WASHINGTON: Gencives boursouflées, dents cariées, patients en souffrance, enfants qui n'osent pas sourire: c'est le quotidien de Roslyn Kellum, dentiste itinérante qui sillonne les Etats-Unis pour soigner les dizaines de milliers de personnes qui n'ont pas les moyens de payer des soins dentaires.
"Ils choisissent entre soigner leurs dents et payer leurs factures, leur plein d'essence, leur nourriture ou leur loyer", explique la directrice de Mission of Mercy, une organisation caritative chrétienne qui offre des soins dentaires et médicaux gratuits aux Américains défavorisés dans plusieurs Etats.
Le vaste plan de dépenses sociales du président Joe Biden, baptisé "Build Back Better" ("Reconstruire en mieux"), incluait à l'origine le remboursement des soins dentaires pour les bénéficiaires du programme public de santé Medicare, destiné aux seniors et aux handicapés.
Mais, face à la résistance de l'opposition républicaine et de certains élus au sein même de son parti démocrate, la proposition a été écartée du plan, dont le montant a été ramené à 1 750 milliards de dollars.
La puissante Association des dentistes américains (ADA) était aussi opposée à l'extension du remboursement, estimant que la mesure ne devait bénéficier qu'aux plus pauvres.
Les soins dentaires ne font pas partie de la couverture santé générale aux Etats-Unis, et avaient été exclus du Medicare à la création de ce programme public en 1965.
"Garder des dents dans votre bouche alors que vous vieillissez ne devrait pas être un luxe dans ce pays", a récemment dénoncé le sénateur progressiste indépendant Bernie Sanders.
C'est pourtant le cas de nombreux Américains.
Maria Hernandez, aide-soignante à domicile de 53 ans à Washington, n'a pas d'assurance dentaire et ne peut pas payer elle-même les soins.
Elle s'est fait soigner dans une clinique gérée par l'organisation Bread for the City, qui fournit de la nourriture et des soins aux communautés défavorisées de la capitale américaine.
Selon Maria Hernandez, une de ses amies, également sans couverture dentaire mais qui ne connaissait pas l'association, souffrait tellement à cause d'une de ses dents qu'elle a tenté de se l'arracher toute seule.
«Déchirant»
"La situation est vraiment mauvaise, beaucoup de gens qui vivent dans le sud (de Washington) ne peuvent pas payer des soins qui sont très, très chers", dit à l'AFP cette femme imposante aux cheveux gris en parlant des quartiers pauvres de la ville.
"Nous avons des petits salaires, nous ne pouvons pas payer", répète-t-elle.
Selon une étude récente de la fondation Kaiser Family, 24 millions d'Américains, soit près de la moitié des bénéficiaires de Medicare, n'ont pas de couverture dentaire.
Les assurances privées peuvent être très coûteuses et les frais dentaires sont excessivement chers si les patients paient eux-mêmes: plusieurs centaines de dollars pour un contrôle de routine, et jusqu'à plusieurs milliers pour un plombage.
Près de la moitié des patients Medicare ne sont pas allés chez le dentiste en 2020, souligne la fondation Kaiser.
Ce taux est encore plus élevé parmi les minorités: il s'élève à 68% pour les Afro-Américains et 61% pour les hispaniques. Un autre exemple des inégalités raciales dans le système de santé américain, mises en évidence par la pandémie de Covid-19.

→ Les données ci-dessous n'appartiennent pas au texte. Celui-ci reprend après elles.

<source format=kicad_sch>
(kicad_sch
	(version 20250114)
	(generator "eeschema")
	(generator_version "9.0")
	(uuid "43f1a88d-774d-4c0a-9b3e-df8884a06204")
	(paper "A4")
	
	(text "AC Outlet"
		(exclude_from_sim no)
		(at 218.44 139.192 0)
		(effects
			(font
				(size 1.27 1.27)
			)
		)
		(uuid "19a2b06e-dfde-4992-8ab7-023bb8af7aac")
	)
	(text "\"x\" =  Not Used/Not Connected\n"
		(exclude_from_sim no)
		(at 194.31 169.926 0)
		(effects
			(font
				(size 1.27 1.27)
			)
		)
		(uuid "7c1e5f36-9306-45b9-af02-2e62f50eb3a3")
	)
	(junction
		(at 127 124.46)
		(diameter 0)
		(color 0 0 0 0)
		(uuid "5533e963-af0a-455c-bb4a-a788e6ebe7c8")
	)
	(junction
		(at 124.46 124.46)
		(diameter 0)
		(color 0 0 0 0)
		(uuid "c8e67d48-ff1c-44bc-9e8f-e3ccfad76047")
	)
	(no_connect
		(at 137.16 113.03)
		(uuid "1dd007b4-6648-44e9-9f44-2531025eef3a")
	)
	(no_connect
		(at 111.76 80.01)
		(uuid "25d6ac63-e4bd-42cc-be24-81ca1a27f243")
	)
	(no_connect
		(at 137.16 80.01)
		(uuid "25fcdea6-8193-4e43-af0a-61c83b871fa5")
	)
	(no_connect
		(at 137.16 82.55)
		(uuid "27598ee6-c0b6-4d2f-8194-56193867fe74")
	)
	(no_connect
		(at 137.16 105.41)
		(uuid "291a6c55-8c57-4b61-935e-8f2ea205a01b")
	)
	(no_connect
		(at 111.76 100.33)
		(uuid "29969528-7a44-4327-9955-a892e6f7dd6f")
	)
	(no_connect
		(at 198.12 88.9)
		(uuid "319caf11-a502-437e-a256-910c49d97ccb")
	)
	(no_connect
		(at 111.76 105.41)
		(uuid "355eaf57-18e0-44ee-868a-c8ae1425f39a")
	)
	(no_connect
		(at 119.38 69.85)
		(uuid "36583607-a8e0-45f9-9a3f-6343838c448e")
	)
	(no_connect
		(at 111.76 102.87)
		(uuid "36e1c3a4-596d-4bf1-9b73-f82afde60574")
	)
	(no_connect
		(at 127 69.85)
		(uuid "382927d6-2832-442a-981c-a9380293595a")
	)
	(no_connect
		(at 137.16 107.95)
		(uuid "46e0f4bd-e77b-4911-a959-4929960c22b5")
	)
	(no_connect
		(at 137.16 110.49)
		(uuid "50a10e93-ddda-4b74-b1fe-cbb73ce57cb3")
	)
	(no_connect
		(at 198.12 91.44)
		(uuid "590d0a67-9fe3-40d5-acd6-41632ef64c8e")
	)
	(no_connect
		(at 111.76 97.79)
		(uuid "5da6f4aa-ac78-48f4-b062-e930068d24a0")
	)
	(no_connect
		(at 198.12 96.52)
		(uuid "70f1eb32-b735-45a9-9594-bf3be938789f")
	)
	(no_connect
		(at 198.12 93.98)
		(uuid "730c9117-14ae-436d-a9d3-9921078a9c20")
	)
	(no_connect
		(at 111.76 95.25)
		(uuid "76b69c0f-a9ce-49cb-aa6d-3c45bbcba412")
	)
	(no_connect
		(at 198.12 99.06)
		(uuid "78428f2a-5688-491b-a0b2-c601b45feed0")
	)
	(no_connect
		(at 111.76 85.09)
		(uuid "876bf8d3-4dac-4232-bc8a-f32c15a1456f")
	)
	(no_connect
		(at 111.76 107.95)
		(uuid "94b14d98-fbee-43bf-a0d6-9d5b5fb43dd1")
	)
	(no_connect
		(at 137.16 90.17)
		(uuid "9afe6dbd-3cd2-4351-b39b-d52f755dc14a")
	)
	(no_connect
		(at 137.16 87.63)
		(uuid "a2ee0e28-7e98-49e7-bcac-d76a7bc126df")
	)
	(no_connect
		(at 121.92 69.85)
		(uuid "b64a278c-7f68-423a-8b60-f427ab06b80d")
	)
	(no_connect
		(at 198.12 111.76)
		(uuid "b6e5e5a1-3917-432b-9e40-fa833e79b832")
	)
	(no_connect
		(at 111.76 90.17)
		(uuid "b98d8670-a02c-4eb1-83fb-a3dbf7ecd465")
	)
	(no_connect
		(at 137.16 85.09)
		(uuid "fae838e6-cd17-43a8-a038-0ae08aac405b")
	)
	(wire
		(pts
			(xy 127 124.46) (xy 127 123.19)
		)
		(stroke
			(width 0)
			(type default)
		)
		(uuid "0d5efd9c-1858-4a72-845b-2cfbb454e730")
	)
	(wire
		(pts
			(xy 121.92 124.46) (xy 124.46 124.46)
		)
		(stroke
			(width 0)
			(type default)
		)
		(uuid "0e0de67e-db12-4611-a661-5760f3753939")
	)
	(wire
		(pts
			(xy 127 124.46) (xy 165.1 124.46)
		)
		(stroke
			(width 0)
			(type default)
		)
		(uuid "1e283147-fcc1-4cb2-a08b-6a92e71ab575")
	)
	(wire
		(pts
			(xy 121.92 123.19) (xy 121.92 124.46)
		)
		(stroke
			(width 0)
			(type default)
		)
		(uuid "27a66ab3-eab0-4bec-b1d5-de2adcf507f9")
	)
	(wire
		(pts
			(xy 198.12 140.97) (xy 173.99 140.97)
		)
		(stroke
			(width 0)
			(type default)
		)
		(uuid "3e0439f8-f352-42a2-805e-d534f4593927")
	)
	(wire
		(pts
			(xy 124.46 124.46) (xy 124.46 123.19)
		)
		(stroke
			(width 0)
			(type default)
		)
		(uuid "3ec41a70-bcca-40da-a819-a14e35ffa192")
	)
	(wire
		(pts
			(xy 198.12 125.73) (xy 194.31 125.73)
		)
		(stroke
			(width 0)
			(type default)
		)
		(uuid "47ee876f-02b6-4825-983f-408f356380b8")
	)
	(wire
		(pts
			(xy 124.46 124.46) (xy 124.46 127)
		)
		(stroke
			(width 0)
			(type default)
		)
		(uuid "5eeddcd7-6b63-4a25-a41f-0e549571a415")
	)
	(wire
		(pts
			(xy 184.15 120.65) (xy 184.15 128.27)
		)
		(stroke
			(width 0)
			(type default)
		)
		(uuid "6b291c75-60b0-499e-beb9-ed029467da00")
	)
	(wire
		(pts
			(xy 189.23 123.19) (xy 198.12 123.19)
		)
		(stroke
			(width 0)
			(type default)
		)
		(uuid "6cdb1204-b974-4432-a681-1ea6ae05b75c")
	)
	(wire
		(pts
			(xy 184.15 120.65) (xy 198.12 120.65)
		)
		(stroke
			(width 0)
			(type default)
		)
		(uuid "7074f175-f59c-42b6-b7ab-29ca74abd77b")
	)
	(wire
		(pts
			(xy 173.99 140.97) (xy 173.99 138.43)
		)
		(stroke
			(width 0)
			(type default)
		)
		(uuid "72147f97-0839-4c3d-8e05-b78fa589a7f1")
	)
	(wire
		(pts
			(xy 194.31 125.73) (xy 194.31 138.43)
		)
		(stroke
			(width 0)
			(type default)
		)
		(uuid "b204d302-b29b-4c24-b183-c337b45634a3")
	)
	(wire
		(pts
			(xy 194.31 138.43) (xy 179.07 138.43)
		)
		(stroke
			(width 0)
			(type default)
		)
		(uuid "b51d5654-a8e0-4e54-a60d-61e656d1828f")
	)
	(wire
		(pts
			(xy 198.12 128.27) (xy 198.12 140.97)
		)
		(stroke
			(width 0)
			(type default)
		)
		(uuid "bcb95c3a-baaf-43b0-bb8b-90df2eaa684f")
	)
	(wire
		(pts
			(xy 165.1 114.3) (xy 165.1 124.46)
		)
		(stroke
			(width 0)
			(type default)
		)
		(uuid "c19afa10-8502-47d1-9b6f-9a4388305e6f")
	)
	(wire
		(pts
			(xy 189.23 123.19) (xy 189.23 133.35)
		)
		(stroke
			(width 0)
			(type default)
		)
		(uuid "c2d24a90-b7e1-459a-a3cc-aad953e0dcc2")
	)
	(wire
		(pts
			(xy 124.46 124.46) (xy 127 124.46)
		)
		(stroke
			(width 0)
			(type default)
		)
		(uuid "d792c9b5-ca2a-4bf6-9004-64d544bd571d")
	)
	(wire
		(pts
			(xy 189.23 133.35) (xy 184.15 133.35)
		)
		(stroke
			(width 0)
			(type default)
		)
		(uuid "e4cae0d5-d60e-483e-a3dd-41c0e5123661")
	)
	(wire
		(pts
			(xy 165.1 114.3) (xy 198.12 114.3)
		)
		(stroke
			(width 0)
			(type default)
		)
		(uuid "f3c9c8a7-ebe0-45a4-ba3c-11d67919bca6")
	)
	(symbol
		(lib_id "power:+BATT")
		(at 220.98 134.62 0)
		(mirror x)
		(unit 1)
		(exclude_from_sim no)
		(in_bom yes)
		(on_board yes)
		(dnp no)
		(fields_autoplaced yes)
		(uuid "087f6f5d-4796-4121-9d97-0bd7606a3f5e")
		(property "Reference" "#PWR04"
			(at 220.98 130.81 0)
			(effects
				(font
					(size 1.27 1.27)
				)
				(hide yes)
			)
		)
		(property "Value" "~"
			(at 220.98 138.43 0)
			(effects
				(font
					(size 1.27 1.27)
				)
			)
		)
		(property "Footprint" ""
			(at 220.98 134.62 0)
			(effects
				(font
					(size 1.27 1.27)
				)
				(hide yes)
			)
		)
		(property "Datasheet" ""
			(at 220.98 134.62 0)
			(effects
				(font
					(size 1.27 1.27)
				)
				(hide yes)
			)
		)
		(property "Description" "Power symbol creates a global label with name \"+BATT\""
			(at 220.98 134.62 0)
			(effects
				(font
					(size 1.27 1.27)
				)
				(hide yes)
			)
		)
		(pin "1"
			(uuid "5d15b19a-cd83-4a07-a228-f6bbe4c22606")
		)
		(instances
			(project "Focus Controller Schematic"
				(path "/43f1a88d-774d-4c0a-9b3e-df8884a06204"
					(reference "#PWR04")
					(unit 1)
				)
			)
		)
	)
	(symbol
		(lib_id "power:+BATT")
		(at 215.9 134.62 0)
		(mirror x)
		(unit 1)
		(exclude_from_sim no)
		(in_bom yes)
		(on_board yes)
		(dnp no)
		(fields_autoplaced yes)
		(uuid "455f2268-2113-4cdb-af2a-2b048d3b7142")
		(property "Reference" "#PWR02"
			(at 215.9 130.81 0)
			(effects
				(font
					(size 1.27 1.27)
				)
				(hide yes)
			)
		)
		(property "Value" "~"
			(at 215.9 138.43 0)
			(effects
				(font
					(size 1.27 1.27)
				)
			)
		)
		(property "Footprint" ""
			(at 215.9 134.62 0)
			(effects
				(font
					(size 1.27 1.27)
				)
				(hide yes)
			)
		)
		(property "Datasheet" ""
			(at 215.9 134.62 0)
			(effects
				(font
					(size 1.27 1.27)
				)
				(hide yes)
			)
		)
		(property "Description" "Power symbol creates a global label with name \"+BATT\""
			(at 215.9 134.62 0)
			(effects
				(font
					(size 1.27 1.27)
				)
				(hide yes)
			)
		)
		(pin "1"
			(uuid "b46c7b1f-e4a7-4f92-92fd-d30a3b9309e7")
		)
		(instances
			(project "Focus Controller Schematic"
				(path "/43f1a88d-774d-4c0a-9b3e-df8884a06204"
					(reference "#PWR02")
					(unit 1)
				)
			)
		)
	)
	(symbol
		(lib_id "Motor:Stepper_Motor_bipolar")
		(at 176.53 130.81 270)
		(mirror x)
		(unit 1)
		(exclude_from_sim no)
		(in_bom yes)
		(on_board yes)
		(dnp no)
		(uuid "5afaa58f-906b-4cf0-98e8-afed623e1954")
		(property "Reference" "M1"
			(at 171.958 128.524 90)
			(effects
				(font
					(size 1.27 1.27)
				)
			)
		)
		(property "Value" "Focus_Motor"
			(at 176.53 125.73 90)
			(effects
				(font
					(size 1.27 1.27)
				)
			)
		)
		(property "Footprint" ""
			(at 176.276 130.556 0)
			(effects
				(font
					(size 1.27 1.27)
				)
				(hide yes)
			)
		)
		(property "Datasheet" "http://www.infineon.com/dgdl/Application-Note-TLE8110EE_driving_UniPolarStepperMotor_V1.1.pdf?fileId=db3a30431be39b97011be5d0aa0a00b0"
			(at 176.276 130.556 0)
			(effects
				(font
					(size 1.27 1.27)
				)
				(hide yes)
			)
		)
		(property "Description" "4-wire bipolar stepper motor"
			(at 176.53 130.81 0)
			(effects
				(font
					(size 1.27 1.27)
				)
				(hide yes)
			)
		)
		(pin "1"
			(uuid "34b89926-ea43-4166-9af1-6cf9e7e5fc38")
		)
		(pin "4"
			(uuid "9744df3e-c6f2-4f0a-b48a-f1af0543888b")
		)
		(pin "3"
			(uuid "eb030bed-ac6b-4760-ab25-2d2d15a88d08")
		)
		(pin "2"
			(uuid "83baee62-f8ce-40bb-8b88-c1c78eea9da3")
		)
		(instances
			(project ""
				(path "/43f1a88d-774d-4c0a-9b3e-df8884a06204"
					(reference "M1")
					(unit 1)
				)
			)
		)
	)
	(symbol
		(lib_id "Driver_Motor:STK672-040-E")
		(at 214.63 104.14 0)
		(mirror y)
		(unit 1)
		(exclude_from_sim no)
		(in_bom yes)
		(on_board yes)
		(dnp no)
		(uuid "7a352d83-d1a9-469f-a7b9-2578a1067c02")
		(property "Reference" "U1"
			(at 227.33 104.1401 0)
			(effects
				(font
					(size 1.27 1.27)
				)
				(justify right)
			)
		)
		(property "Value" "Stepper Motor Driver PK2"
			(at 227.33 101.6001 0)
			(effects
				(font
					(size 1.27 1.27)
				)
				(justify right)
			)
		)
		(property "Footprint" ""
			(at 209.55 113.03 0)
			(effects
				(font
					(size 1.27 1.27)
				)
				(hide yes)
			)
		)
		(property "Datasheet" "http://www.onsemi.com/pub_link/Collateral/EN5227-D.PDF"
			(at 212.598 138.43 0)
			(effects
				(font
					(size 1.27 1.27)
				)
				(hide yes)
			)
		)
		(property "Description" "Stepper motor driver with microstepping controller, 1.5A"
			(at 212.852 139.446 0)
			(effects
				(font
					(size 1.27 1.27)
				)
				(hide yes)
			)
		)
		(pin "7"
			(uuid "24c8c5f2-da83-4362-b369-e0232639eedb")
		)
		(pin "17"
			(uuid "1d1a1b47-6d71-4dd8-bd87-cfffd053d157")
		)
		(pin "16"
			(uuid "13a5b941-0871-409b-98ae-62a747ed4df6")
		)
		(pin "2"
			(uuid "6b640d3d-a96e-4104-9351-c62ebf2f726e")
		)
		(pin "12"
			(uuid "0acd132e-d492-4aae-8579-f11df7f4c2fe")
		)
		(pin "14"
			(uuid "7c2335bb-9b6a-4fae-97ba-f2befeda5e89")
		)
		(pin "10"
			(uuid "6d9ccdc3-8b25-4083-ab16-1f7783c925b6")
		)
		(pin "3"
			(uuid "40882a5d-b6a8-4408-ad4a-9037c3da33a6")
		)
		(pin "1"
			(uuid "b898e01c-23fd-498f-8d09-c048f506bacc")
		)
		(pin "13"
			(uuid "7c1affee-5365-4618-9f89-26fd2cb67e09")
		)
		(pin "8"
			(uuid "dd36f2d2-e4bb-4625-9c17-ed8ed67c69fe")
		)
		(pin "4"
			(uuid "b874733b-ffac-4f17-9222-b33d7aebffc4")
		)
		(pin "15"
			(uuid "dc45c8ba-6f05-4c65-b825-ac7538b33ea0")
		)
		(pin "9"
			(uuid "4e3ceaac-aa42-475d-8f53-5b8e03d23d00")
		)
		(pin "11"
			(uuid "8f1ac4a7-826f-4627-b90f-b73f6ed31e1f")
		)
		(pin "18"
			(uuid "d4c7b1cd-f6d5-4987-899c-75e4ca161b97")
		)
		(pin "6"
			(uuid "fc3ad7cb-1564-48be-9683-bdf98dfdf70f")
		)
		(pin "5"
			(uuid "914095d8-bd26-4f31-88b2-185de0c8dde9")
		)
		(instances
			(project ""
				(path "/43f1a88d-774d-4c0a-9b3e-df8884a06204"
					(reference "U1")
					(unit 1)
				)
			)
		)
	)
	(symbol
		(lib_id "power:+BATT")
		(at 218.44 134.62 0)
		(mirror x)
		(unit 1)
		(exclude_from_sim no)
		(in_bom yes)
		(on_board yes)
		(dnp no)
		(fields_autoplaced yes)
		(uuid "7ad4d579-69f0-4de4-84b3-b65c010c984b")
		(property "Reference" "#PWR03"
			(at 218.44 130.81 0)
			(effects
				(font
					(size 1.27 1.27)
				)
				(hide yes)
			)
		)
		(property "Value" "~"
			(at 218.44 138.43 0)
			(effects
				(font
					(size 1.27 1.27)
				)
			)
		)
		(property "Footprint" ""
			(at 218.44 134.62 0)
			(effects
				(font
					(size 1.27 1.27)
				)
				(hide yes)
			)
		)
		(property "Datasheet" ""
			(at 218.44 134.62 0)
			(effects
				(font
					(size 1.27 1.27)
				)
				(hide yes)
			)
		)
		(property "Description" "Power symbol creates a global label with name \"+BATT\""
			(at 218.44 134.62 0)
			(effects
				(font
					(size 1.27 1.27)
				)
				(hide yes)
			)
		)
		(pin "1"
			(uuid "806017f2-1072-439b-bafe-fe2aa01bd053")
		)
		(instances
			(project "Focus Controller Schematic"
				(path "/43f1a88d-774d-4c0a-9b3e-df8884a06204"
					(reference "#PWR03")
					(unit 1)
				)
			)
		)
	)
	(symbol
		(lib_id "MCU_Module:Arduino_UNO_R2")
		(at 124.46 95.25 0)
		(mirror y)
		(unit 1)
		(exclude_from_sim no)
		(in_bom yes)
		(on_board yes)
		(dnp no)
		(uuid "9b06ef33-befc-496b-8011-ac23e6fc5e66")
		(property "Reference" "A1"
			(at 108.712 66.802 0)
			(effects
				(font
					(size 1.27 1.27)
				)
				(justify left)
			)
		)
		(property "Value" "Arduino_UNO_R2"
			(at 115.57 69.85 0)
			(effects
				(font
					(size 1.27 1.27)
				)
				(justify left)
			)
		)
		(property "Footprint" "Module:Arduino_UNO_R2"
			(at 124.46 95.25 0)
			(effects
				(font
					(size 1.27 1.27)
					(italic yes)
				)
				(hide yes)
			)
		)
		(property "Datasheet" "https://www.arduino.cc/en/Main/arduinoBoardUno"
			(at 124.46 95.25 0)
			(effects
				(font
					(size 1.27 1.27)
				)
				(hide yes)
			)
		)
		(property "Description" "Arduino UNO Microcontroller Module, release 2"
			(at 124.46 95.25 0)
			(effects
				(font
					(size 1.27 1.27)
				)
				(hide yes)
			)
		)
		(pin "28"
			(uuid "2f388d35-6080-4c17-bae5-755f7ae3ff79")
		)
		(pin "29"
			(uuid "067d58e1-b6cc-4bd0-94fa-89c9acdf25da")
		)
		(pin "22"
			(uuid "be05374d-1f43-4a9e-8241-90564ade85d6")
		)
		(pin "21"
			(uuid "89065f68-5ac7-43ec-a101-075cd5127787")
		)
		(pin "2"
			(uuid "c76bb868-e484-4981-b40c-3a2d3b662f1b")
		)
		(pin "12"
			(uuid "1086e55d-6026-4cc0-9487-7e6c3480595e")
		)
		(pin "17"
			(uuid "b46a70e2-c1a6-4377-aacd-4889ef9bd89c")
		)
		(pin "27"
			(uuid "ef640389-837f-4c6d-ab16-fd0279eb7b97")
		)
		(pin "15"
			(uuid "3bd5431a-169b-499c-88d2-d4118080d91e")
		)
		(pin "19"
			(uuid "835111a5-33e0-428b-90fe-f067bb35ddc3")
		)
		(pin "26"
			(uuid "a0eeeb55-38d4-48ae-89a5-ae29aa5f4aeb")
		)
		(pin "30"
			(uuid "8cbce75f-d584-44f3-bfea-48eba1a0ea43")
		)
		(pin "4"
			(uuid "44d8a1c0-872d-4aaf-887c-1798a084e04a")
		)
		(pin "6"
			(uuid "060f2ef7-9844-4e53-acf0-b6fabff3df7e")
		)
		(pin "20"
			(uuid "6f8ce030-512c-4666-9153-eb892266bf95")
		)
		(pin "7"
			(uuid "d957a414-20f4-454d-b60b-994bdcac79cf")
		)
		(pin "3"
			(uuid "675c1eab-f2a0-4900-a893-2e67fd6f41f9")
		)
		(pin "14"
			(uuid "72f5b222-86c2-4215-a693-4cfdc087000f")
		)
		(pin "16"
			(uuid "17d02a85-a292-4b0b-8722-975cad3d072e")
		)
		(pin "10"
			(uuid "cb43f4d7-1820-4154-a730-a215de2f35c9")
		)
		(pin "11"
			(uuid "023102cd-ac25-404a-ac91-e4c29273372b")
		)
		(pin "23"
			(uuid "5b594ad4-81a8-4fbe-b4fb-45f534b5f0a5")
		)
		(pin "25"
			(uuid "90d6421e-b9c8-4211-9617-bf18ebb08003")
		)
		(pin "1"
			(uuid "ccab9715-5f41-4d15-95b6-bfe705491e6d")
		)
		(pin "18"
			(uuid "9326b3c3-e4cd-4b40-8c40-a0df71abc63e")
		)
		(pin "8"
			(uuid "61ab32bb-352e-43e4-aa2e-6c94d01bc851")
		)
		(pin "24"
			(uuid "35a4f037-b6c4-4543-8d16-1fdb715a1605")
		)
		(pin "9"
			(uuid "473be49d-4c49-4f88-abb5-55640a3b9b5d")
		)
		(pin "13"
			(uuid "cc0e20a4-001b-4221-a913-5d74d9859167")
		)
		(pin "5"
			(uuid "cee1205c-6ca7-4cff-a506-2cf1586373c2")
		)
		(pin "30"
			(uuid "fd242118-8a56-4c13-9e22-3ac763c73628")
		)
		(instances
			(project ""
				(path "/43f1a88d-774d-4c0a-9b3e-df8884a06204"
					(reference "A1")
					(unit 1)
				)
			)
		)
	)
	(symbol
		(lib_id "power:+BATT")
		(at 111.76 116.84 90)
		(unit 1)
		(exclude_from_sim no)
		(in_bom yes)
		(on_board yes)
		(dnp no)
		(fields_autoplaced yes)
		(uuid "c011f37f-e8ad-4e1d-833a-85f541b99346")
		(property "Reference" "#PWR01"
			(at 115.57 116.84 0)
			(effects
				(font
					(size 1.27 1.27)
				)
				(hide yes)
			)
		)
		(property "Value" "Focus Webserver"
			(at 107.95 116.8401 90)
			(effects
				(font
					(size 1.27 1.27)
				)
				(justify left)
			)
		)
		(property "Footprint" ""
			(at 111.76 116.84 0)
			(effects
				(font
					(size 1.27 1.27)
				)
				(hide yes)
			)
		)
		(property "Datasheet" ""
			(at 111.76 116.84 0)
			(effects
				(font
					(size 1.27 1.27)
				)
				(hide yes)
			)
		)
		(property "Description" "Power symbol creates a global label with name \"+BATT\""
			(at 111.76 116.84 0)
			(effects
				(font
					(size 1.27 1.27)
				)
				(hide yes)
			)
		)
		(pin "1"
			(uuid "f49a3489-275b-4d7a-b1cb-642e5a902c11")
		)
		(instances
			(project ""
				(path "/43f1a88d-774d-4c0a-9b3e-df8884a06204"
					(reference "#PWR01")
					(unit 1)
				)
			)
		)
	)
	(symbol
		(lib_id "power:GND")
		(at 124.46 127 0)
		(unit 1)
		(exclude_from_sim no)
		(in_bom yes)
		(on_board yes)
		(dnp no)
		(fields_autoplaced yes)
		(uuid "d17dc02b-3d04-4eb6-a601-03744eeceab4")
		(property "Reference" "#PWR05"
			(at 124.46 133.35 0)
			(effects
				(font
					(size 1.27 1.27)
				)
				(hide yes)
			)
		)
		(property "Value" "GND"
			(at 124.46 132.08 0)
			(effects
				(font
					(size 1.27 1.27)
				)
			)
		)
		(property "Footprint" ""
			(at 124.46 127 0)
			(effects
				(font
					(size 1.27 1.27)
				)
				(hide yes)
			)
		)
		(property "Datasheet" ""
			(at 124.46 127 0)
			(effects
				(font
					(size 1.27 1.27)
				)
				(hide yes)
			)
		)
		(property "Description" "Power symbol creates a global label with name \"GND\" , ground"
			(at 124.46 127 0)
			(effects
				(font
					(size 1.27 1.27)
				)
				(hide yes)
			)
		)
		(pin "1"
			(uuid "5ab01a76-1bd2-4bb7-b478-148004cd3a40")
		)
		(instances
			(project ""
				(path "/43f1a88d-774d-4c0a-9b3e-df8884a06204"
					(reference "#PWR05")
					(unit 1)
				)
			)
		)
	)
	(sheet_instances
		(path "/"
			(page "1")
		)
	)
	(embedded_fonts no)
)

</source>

L'autre programme public de santé pour les personnes à faibles revenus, Medicaid, offre une couverture fragmentée. De nombreux Etats n'intègrent pas les soins dentaires et seulement 43% des dentistes font partie du programme.
Au-delà de la douleur physique et des risques de complications sur l'état de santé général, avoir une mauvaise dentition a des effets psychologiques. Les enfants n'osent pas sourire ou s'exprimer en classe, les adultes ne trouvent pas de travail, notamment dans le secteur des services.
"Quand les gens se font mettre des prothèses, voir leur fierté de pouvoir sourire, c'est déchirant", affirme Randi Abramson, responsable médicale pour Bread for the City.
"Ils sont stupéfaits, ils ont plus confiance en eux, ils peuvent de nouveau sourire. Et ça fait une différence énorme dans la vie de quelqu'un", ajoute-t-elle.